Doyle couldn't tell if the man was being deliberately obscure or was simply an idiot.
"No, I'm attempting to determine," persisted Doyle, "if that was in fact Mr. Maximilian Graves."
"Oh, I wouldn't wish to speak for Mr. Graves."
"So that was Mr. Graves."
"Is that what he told you?"
Eileen and Doyle looked at each other, wide-eyed; the Bishop's moronic cheerfulness was cutting through even her foggy state.
"He said his name was Alexander Sparks."
"Well then," said the Bishop, "he would be in a position to know, wouldn't he? A-hoot, and here we are."
A brawy servant standing outside a door in the hall opened it as they approached, and the Bishop extravagantly waved them inside. The room's furnishings and appointments were opulent, vivid contrast to the Spartan militarism throughout what they'd seen of the rest of the house. Plush Persian carpets lay underfoot. Gossamer canopies draped twin beds. Chairs and plump divans exuded overstuffed pulchritude. Tapestries covered the walls but couldn't conceal their curves, suggesting the room sat snugly in one of Ravenscar's many towers. A single narrow window faced northwest, the sky growing light with the dawn.
"The bath is through here," said the Bishop. He opened an adjoining door to reveal a black-and-white-tiled chamber, where servants poured buckets of steaming hot water into an elevated brass tub.
"Please don't hesitate to rest and refresh yourselves before joining us. Our guests here are all royalty to us. And if you require anything else, anything at all," said the Bishop, taking hold of a velvet rope suspended from the ceiling, "one ring will quickly bring someone running."
Doyle and Eileen thanked him, and the Bishop backed out of the room on a steady stream of gracious inanities. The door closed solidly. Doyle held a finger to his lips, moved to the door, and tried the handle. Locked. He opened the clasp to peer through the door's peephole and was greeted by the stony eyes of the servants stationed outside. Doyle shut the trap and moved to the window as Eileen plopped down on one of the chaises and tried to pull off her boots.
"I wholeheartedly approve of the bath," she said, still reeling a little.
The window looked directly down on the courtyard. Traffic in and out of the heavy gates through which they'd entered ran regular and heavy, covered wagons primarily, but a fair number of men on foot—patrols armed with rifles, as were the numerous sentinels parading the ramparts.

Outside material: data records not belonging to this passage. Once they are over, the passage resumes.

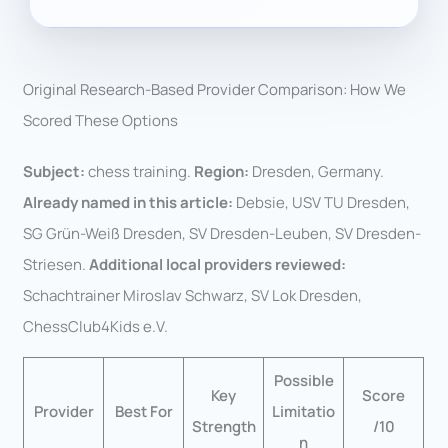
Original Research-Based Provider Comparison: How We
Scored These Options
Subject:
chess training.
Region:
Dresden, Germany.
Already named in this article:
Debsie, USV TU Dresden,
SG Grün-Weiß Dresden, SV Dresden-Leuben, SV Dresden-
Striesen.
Additional local providers reviewed:
Schachtrainer Miroslav Schwarz, SV Lok Dresden,
ChessClub4Kids e.V.
Possible
Key
Score
Provider
Best For
Limitatio
Strength
/10
n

"If they mean to kill us," said Eileen, fumbling woozily with the buttons of her skirt, "they must want clean, well-rested corpses."
Doyle looked farther left as the first morning sunlight flooded the flat plain that lay to the west—the leading edge of the North Yorkshire moors, if Doyle had his geography in order. Somewhere therein sat the property General Marcus McCauley Drummond extorted from Lord Nicholson. Not much innate value aside from the peat bogs. Perhaps its worth had to do with its proximity to Ravenscar, reasoned Doyle. As the mist lifted, in the distance he could dimly make out shapes jutting from the fresh snow on the moors: low, man-made structures, perhaps storage sheds for the peat.
"I'm going first, Arthur, if you have no objection," said Eileen, peeling off the shirt, trousers falling around her ankles as she hobbled to the bath.
"Yes. Fine," said Doyle, almost but not quite engrossed enough to be distracted by her flesh before she disappeared. Moments later, he heard a healthy splash, followed in short order by an exclamation, a giggle, and then a contented sigh.
Resuming his survey, Doyle saw that the sprawl of Ravenscar proper filled the southern reaches of what was visible from the window. Outside the walls in that direction stood a high, rambling structure, serviced by a rail spur running to the west. Figures moved in and out of its cavernous doors. Boxcars waited in the switching yard. Black smoke
poured from two towering stacks that rose from the building's core. Beneath the chimneys, an ornate and sentimentally rendered scene of a mother standing in a kitchen, handing a biscuit to a little boy, covered a large expanse of wall. Lettering above it inscribed: mother's own.
"Arthur?" He could hear the slip and burble of languidly moving water.
"Yes, Eileen."
"Could you come in here a moment, please?"